Vaccine-Derived Polioviruses (VDPVs) may emerge during person-to-person transmission (circulating VDPV [cVDPV]) or during prolonged replication in individuals with primary immunodeficiency (iVDPV). To prevent the emergence of type 2 vaccine-derived polioviruses (VDPV2s) which represents >90% of the VDPV during the past two years, WHO implemented a worldwide synchronized switch from trivalent oral poliovirus vaccine (tOPV; types 1, 2, and 3) to bivalent OPV (bOPV; types 1 and 3) in April 2016. When planning the scope of a post-switch outbreak response, it is important to know if the recently identified VDPV is likely to be cVDPV or iVDPV, as the public health responses dramatically differ in the two events: outbreak requires a community immunization response while chronic infection requires careful patient monitoring and potential individual treatment.
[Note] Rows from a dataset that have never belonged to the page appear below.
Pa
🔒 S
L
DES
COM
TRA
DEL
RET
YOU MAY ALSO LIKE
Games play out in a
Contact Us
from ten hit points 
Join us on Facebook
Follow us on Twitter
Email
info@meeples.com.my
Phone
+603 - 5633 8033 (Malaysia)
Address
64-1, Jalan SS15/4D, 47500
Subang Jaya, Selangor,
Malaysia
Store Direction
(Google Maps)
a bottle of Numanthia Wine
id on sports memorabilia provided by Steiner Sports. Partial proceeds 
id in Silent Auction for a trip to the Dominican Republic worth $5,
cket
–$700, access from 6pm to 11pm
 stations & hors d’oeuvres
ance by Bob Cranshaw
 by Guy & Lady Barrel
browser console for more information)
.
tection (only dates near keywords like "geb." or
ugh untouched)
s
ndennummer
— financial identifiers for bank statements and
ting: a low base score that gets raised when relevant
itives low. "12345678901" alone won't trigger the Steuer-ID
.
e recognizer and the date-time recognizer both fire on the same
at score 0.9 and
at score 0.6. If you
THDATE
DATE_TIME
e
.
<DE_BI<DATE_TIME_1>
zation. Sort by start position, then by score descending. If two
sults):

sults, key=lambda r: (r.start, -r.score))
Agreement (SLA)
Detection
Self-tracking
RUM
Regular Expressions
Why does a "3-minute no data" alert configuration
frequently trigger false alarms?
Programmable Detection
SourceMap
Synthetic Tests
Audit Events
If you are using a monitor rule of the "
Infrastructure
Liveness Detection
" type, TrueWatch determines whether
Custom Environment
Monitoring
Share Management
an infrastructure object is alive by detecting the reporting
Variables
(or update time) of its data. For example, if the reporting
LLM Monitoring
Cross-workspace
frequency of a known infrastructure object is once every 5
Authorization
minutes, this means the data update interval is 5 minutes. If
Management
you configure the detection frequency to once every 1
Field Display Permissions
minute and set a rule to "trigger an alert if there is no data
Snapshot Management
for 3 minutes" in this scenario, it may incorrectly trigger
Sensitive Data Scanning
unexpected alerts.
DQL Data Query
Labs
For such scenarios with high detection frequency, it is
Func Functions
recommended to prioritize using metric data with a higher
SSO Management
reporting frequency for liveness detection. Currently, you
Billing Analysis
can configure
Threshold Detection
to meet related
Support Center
Here we demonstrate that genetic distinctions between cVDPV and iVDPV sequences can be calculated (to some extent) to inform global poliovirus outbreak response, particularly for VDPV2. We performed a survey of cVDPV and iVDPV nucleotide sequences of the VP1 capsid region (∼900 nucleotides) from GenBank. A non-redundant dataset contains 33 cVDPV2 isolates and 33 iVDPV2 isolates was built. We compared each sequence to its Sabin 2 parental strain to determine the number of genetic nucleotide (NT) and amino acid (AA) substitutions. cVDPV2 and iVDPV2 sequences show similar profiles for NT and AA frequencies, codon usage, and AA conservation. Simple counts of NT, AA, and codon substitutions in comparative analyses between cVDPV2 and iVDPV2 were insufficient for a clear distinction between the two VDPV2 categories. However, the combined measures of NT and AA substitutions (from VP1 and neutralizing antigenic site sequences) were more informative, with more non-synonymous (AA changes) in iVDPV2 than cVDPV2. This work highlights that the genetic variations between iVDPVs and cVDPVs may be reflect the differences of the viral micro-environments, interactions between virus and host, and the selective pressures during person-to-person transmission compared with chronic infections in immune-deficient patients. The dataset was small but the issue is certainly deserving of attentions and suggesting the needs for further data collections from poliovirus surveillance. This is the first attempt using computational techniques to quantify the genetic difference between cVDPVs and iVDPVs.